Let $A\in\mathbb R^{n\times n}$. Which assumptions on $A$ do we need and how can we show that $$\max_{\substack{z\in\mathbb R^n\\|z|=1}}\langle Az,z\rangle\tag1$$ is attained at the unit eigenvector $z_{\text{max}}$ associated with the largest eigenvalue $\lambda_{\text{max}}$ of the symmetric matrix $A+A^T$ and the optimal objective value is the logarithmic norm of $A$?
A reference would be enough. What I would like to know further: Is there a generalization of this result to linear operators on a Hilbert space?
You have \begin{align} \langle Az,z\rangle&=\tfrac12\,\left(\langle Az,z\rangle+\langle Az,z\rangle\right) =\tfrac12\,\left(\langle Az,z\rangle+\langle z,A^Tz\rangle\right)\\ &=\tfrac12\,\left(\langle Az,z\rangle+\langle A^Tz,z\rangle\right) =\tfrac12\,\langle (A+A^T)z,z\rangle.\\ \end{align} Now since $A+A^T$ is symmetric, the Spectral Theorem gives us that $$\tag1 A+A^T=\sum_j\lambda_j\,P_j, $$ where $\lambda_1\geq\lambda_2\geq\cdots\geq\lambda_n$ are the eigenvalues of $A+A^T$ and the $P_j$ are pairwise orthogonal rank-one projections. Then $$\tag2 \langle (A+A^T)z,z\rangle=\sum_j\lambda_j\langle P_jz,z\rangle. $$ The numbers $\langle P_1z,z\rangle,\ldots,\langle P_nz,z\rangle$ are non-negative and add to $1$, so $(2)$ can be seen as a convex combination of $\lambda_1,\ldots,\lambda_n$.

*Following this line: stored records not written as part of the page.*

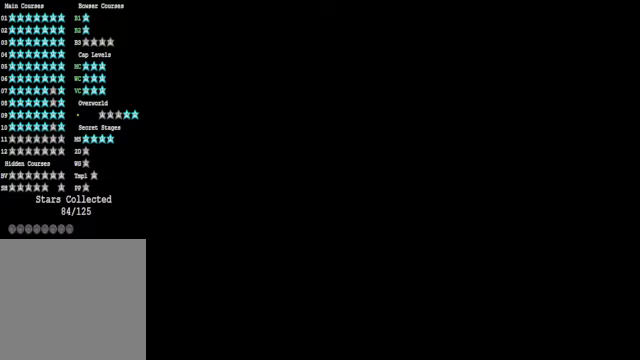
Gameplay with a controller (Xbox layout); each line is a JSON object with the inputs held at the frame after it. "events" lists button and stick changes between this image and that frame as [ms after this image, input, new state], when the widget could be followed in between.
{"buttons": [], "left_stick": "center", "right_stick": "center", "events": []}
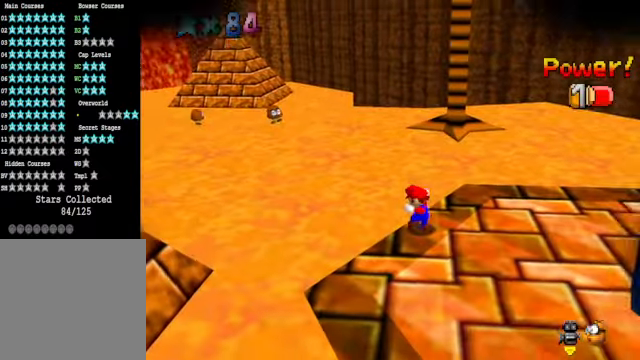
{"buttons": [], "left_stick": "center", "right_stick": "center", "events": []}
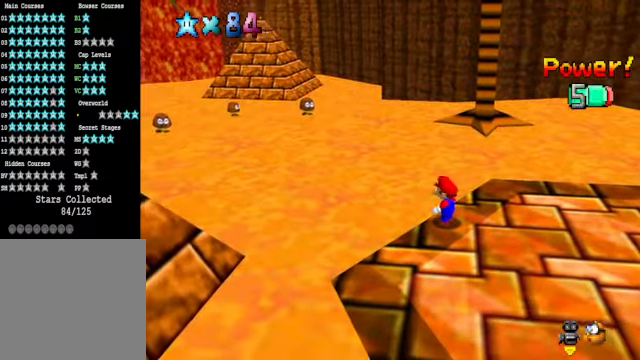
{"buttons": [], "left_stick": "up-right", "right_stick": "center", "events": [[33, "right_stick", "right"], [167, "right_stick", "center"], [267, "right_stick", "right"], [367, "right_stick", "center"], [434, "left_stick", "up-right"]]}
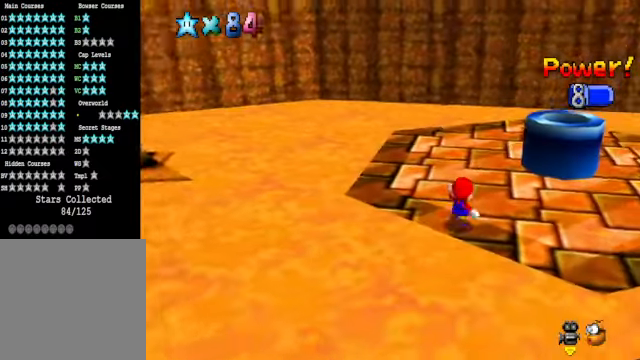
{"buttons": [], "left_stick": "up-right", "right_stick": "center", "events": [[267, "A", "down"], [267, "X", "down"], [401, "A", "up"], [401, "X", "up"]]}
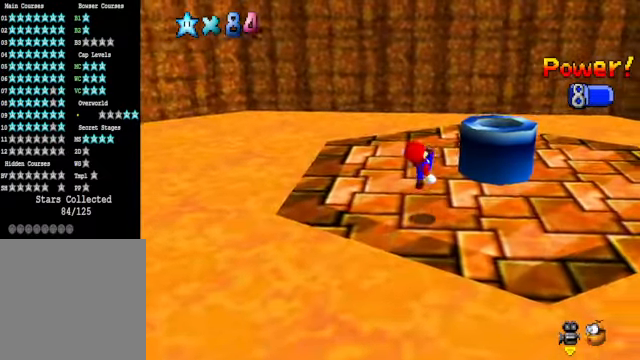
{"buttons": [], "left_stick": "up-right", "right_stick": "center", "events": [[133, "A", "down"], [367, "A", "up"]]}
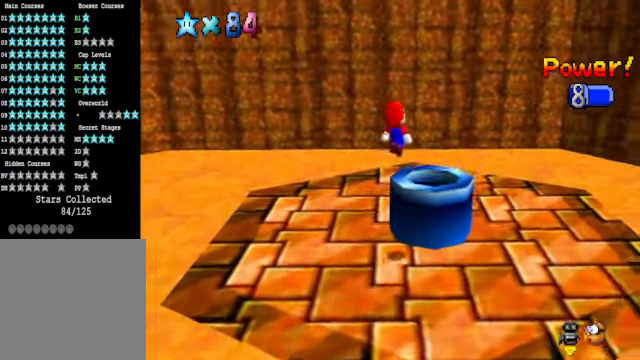
{"buttons": [], "left_stick": "down-left", "right_stick": "center", "events": [[100, "left_stick", "down-left"]]}
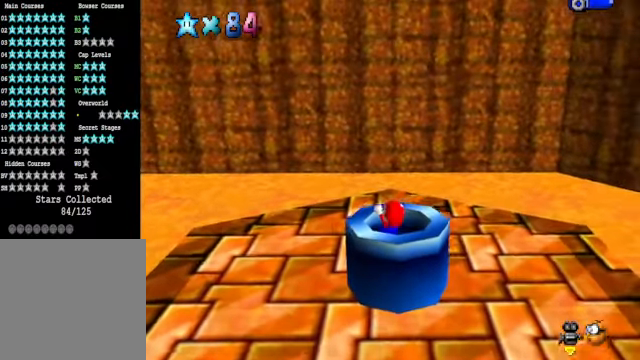
{"buttons": [], "left_stick": "center", "right_stick": "center", "events": [[401, "left_stick", "center"]]}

The only difference when you go infinite-dimensional is that instead of $\max$ you need $\sup$. Thus $$ \max_{\|z\|=1}\langle Az,z\rangle=\tfrac12\,\lambda_1, $$ and the max is attained at the eigenvector $z_1$ corresponding to $\lambda_1$.
When you go infinite-dimensional, you find two problems: first, the max need not exist, so you have to consider a supremum instead. More importantly, many operators have no eigenvalues.